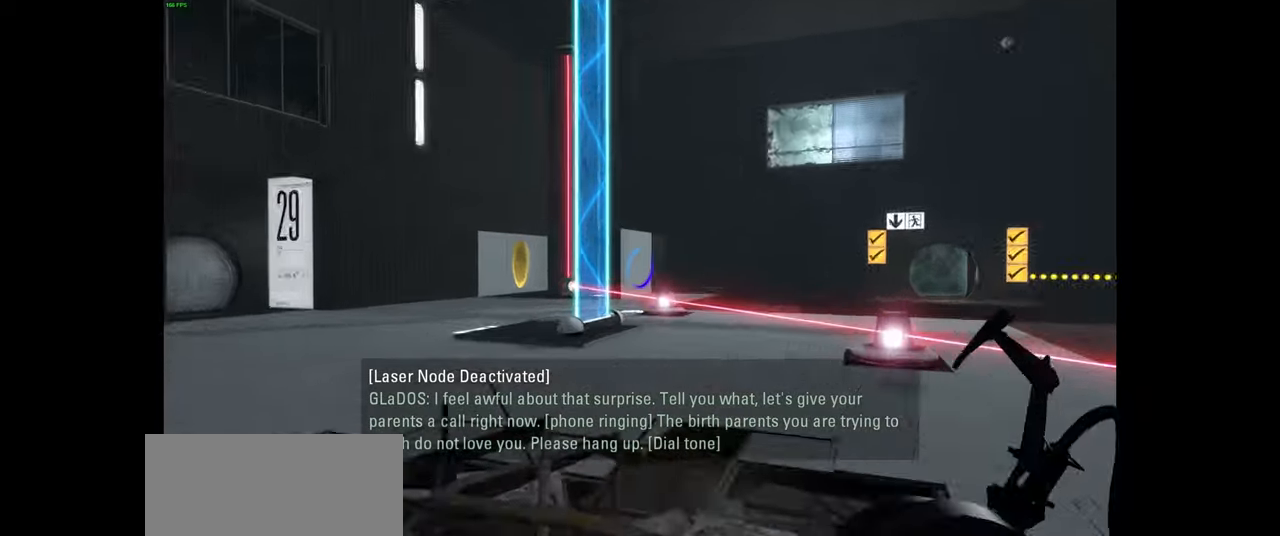
{"keys": [], "mouse": ["right"], "events": [[50, "d", "up"], [67, "mouse_wheel", "up"], [83, "w", "up"], [333, "mouse_right", "down"]]}
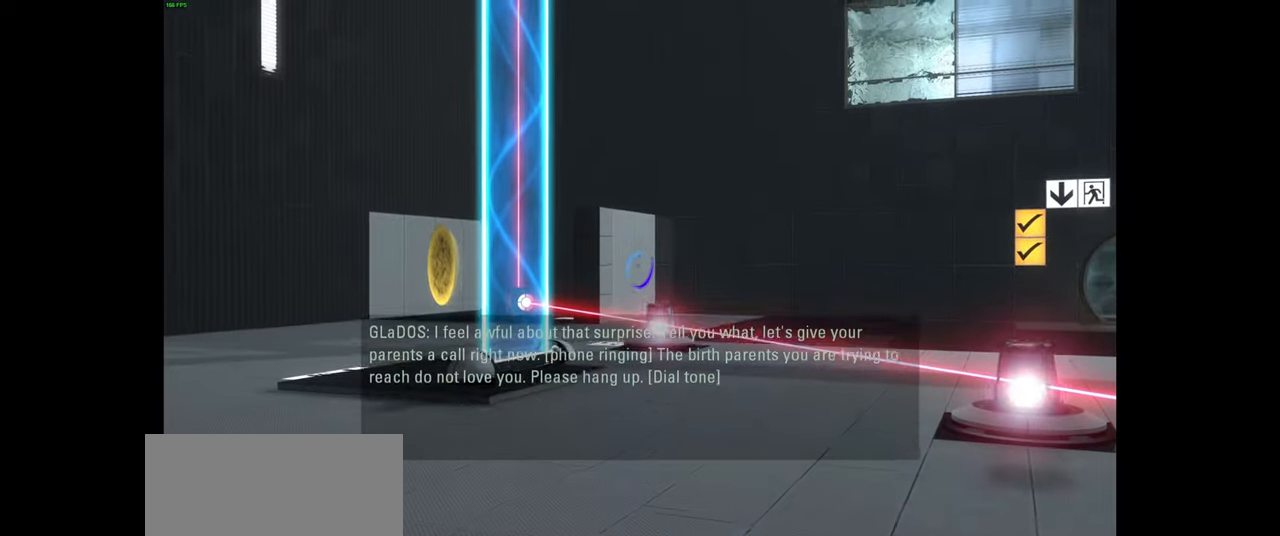
{"keys": ["w"], "mouse": [], "events": [[33, "mouse_right", "up"], [200, "mouse_wheel", "down"], [300, "mouse_wheel", "up"], [433, "w", "down"]]}
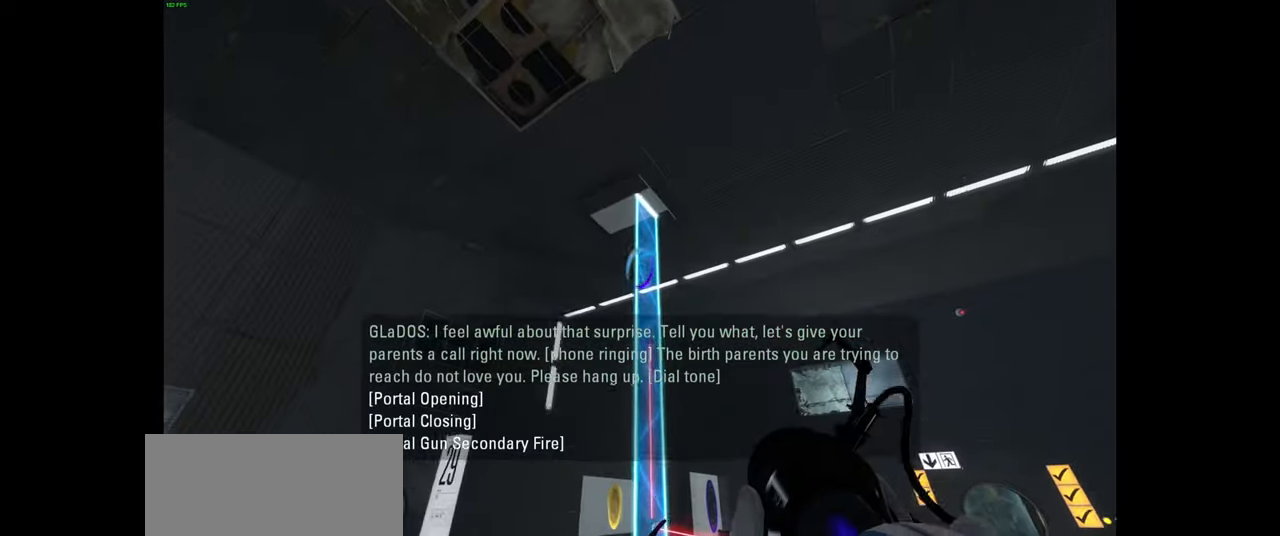
{"keys": ["w"], "mouse": [], "events": [[350, "mouse_left", "down"], [467, "mouse_left", "up"]]}
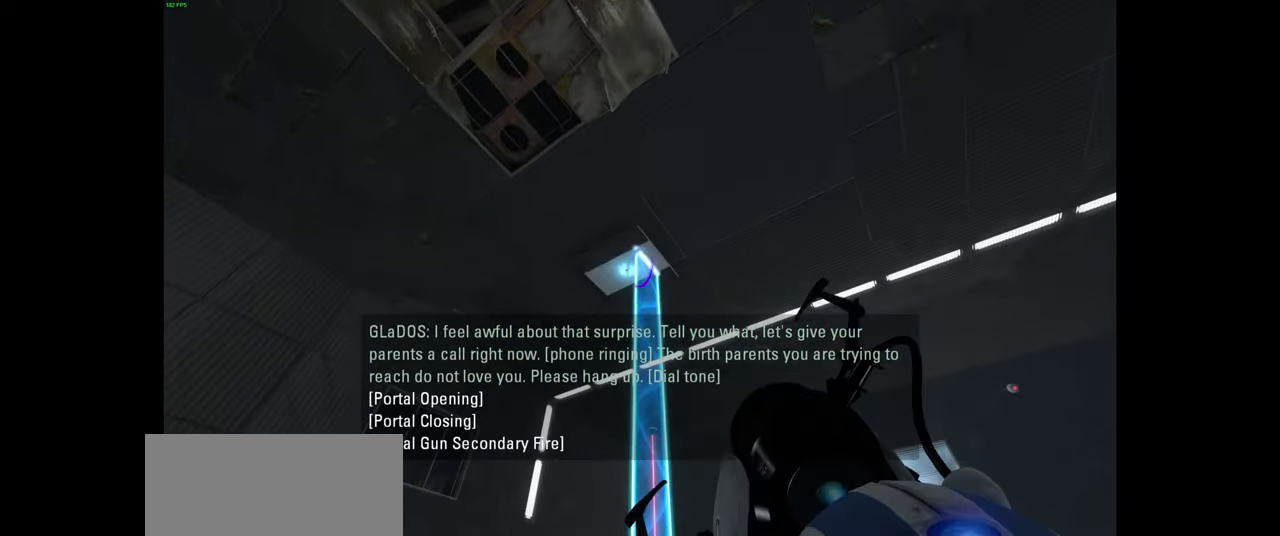
{"keys": ["w"], "mouse": [], "events": []}
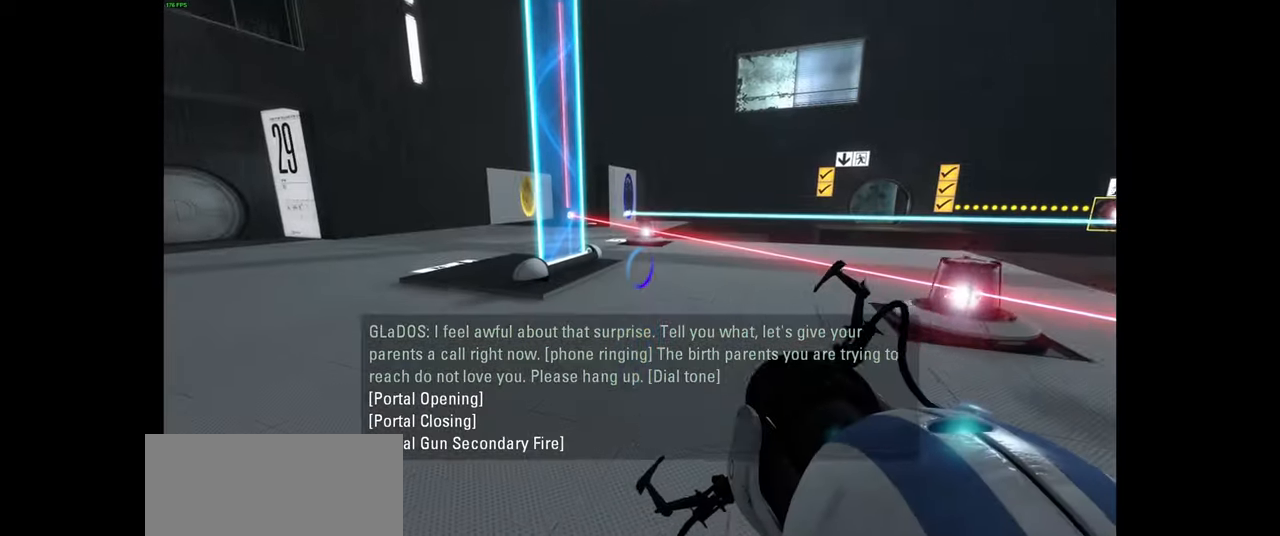
{"keys": ["w"], "mouse": [], "events": [[201, "d", "down"], [367, "d", "up"]]}
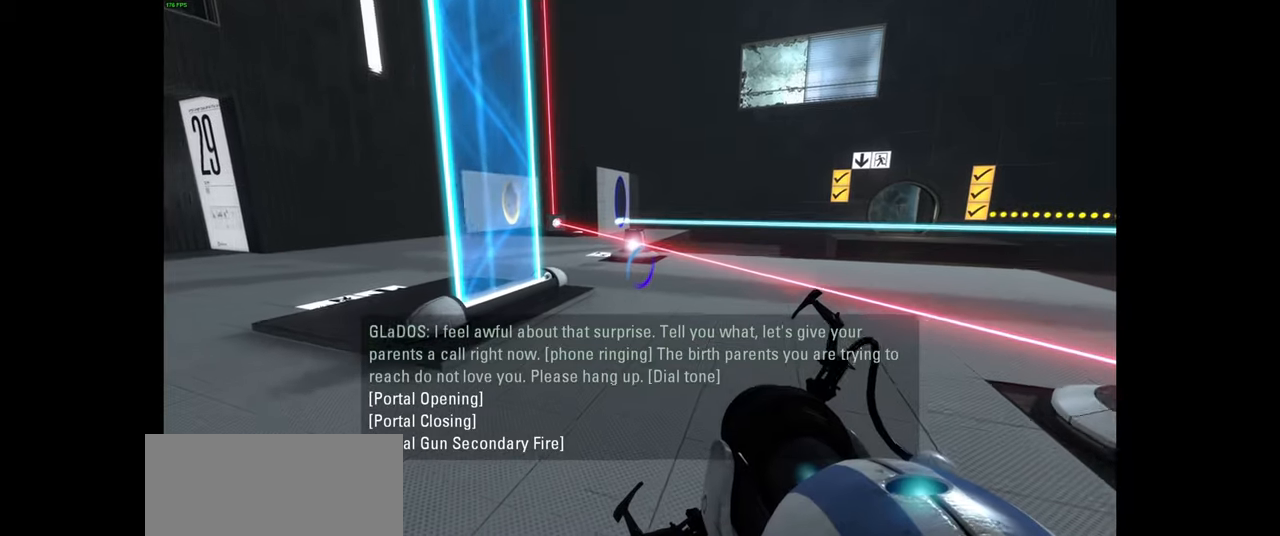
{"keys": ["w"], "mouse": [], "events": []}
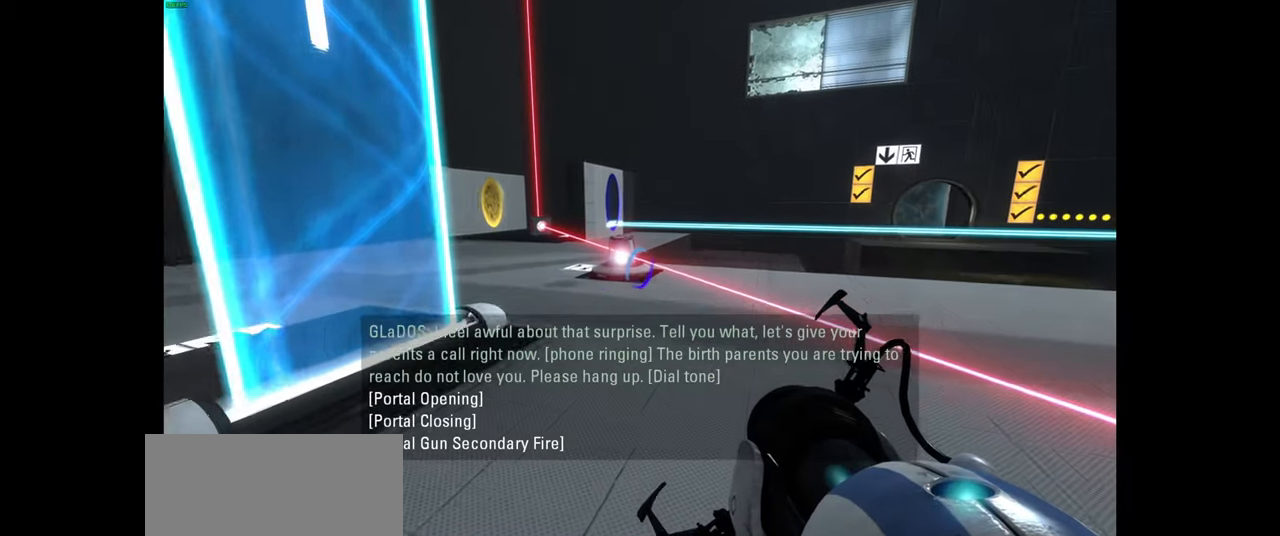
{"keys": ["w"], "mouse": [], "events": []}
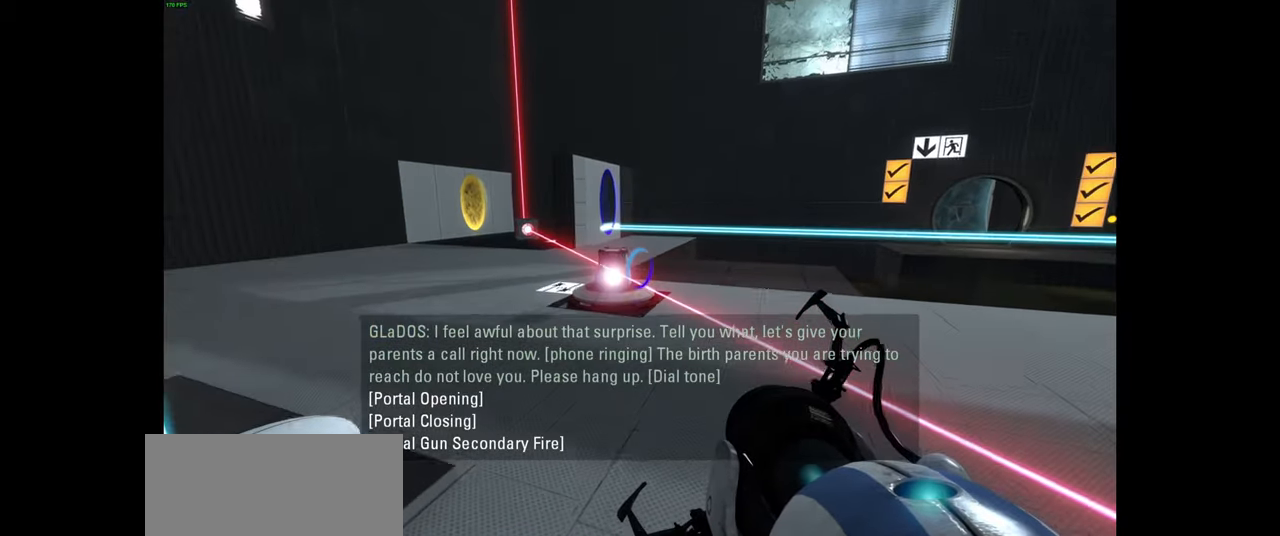
{"keys": ["w"], "mouse": [], "events": []}
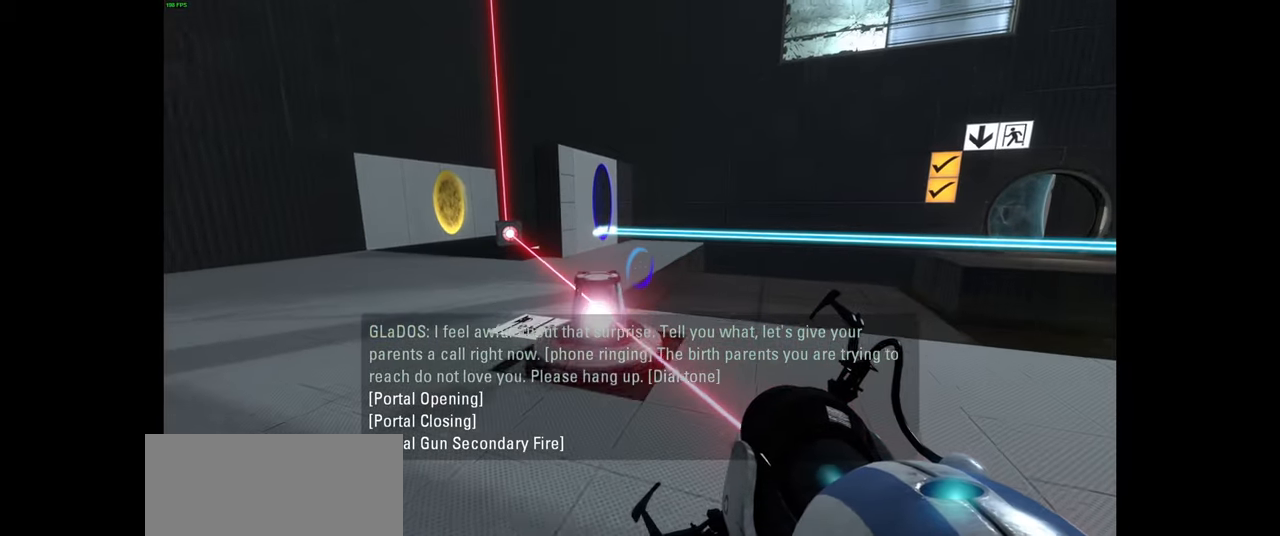
{"keys": ["w"], "mouse": [], "events": [[116, "space", "down"], [183, "space", "up"]]}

ASSIGNED TASK
Without the pictures, retype the whole of the material above exactly.

YOUR SOLUTION
{"keys": [], "mouse": ["right"], "events": [[50, "d", "up"], [67, "mouse_wheel", "up"], [83, "w", "up"], [333, "mouse_right", "down"]]}
{"keys": ["w"], "mouse": [], "events": [[33, "mouse_right", "up"], [200, "mouse_wheel", "down"], [300, "mouse_wheel", "up"], [433, "w", "down"]]}
{"keys": ["w"], "mouse": [], "events": [[350, "mouse_left", "down"], [467, "mouse_left", "up"]]}
{"keys": ["w"], "mouse": [], "events": []}
{"keys": ["w"], "mouse": [], "events": [[201, "d", "down"], [367, "d", "up"]]}
{"keys": ["w"], "mouse": [], "events": []}
{"keys": ["w"], "mouse": [], "events": []}
{"keys": ["w"], "mouse": [], "events": []}
{"keys": ["w"], "mouse": [], "events": [[116, "space", "down"], [183, "space", "up"]]}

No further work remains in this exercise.